---------- SUPPLIED RECORDS ----------

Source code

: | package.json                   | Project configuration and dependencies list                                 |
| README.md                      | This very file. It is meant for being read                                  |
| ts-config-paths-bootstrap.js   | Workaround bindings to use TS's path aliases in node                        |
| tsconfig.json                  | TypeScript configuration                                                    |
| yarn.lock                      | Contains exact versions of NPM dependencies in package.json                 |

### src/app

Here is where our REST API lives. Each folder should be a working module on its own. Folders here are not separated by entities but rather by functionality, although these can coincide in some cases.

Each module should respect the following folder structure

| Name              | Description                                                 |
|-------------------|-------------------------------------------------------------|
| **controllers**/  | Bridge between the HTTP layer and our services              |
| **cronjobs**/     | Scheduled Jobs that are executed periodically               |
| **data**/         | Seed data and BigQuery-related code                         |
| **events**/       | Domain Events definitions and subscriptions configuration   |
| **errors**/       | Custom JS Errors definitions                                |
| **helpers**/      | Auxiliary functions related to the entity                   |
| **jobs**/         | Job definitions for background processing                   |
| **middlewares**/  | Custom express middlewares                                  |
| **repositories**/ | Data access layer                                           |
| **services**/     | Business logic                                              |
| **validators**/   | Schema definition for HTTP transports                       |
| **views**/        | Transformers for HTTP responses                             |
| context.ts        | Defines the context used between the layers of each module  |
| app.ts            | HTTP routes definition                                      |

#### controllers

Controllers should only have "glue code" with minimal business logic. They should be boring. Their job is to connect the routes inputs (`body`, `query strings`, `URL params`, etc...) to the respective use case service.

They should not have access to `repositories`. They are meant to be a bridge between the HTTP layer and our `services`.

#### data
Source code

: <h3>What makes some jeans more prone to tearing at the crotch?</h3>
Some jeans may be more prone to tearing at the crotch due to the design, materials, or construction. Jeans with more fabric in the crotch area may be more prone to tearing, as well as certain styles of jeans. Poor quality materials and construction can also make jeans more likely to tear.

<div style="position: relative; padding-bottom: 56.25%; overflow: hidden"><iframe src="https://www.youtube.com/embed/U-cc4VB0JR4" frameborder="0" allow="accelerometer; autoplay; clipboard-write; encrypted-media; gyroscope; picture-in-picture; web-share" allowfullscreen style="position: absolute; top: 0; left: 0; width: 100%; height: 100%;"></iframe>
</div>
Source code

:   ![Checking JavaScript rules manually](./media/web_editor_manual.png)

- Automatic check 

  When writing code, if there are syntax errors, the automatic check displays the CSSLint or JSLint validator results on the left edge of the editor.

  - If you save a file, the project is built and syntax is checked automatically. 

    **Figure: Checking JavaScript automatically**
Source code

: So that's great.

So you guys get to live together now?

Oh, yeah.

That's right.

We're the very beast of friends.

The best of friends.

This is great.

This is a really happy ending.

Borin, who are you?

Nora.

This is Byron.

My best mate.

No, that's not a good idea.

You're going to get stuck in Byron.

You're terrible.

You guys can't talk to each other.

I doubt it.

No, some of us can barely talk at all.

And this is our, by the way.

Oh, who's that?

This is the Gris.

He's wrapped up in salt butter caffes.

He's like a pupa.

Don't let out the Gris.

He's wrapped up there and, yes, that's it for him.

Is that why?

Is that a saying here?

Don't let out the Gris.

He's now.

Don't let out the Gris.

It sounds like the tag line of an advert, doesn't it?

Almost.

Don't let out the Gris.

----------

■ **DESCRIPTION OF THE TASK**
Return each line of the data exactly as written above.

■ **EXERCISE OUTPUT**
Source code

: | package.json                   | Project configuration and dependencies list                                 |
| README.md                      | This very file. It is meant for being read                                  |
| ts-config-paths-bootstrap.js   | Workaround bindings to use TS's path aliases in node                        |
| tsconfig.json                  | TypeScript configuration                                                    |
| yarn.lock                      | Contains exact versions of NPM dependencies in package.json                 |

### src/app

Here is where our REST API lives. Each folder should be a working module on its own. Folders here are not separated by entities but rather by functionality, although these can coincide in some cases.

Each module should respect the following folder structure

| Name              | Description                                                 |
|-------------------|-------------------------------------------------------------|
| **controllers**/  | Bridge between the HTTP layer and our services              |
| **cronjobs**/     | Scheduled Jobs that are executed periodically               |
| **data**/         | Seed data and BigQuery-related code                         |
| **events**/       | Domain Events definitions and subscriptions configuration   |
| **errors**/       | Custom JS Errors definitions                                |
| **helpers**/      | Auxiliary functions related to the entity                   |
| **jobs**/         | Job definitions for background processing                   |
| **middlewares**/  | Custom express middlewares                                  |
| **repositories**/ | Data access layer                                           |
| **services**/     | Business logic                                              |
| **validators**/   | Schema definition for HTTP transports                       |
| **views**/        | Transformers for HTTP responses                             |
| context.ts        | Defines the context used between the layers of each module  |
| app.ts            | HTTP routes definition                                      |

#### controllers

Controllers should only have "glue code" with minimal business logic. They should be boring. Their job is to connect the routes inputs (`body`, `query strings`, `URL params`, etc...) to the respective use case service.

They should not have access to `repositories`. They are meant to be a bridge between the HTTP layer and our `services`.

#### data
Source code

: <h3>What makes some jeans more prone to tearing at the crotch?</h3>
Some jeans may be more prone to tearing at the crotch due to the design, materials, or construction. Jeans with more fabric in the crotch area may be more prone to tearing, as well as certain styles of jeans. Poor quality materials and construction can also make jeans more likely to tear.

<div style="position: relative; padding-bottom: 56.25%; overflow: hidden"><iframe src="https://www.youtube.com/embed/U-cc4VB0JR4" frameborder="0" allow="accelerometer; autoplay; clipboard-write; encrypted-media; gyroscope; picture-in-picture; web-share" allowfullscreen style="position: absolute; top: 0; left: 0; width: 100%; height: 100%;"></iframe>
</div>
Source code

:   ![Checking JavaScript rules manually](./media/web_editor_manual.png)

- Automatic check 

  When writing code, if there are syntax errors, the automatic check displays the CSSLint or JSLint validator results on the left edge of the editor.

  - If you save a file, the project is built and syntax is checked automatically. 

    **Figure: Checking JavaScript automatically**
Source code

: So that's great.

So you guys get to live together now?

Oh, yeah.

That's right.

We're the very beast of friends.

The best of friends.

This is great.

This is a really happy ending.

Borin, who are you?

Nora.

This is Byron.

My best mate.

No, that's not a good idea.

You're going to get stuck in Byron.

You're terrible.

You guys can't talk to each other.

I doubt it.

No, some of us can barely talk at all.

And this is our, by the way.

Oh, who's that?

This is the Gris.

He's wrapped up in salt butter caffes.

He's like a pupa.

Don't let out the Gris.

He's wrapped up there and, yes, that's it for him.

Is that why?

Is that a saying here?

Don't let out the Gris.

He's now.

Don't let out the Gris.

It sounds like the tag line of an advert, doesn't it?

Almost.

Don't let out the Gris.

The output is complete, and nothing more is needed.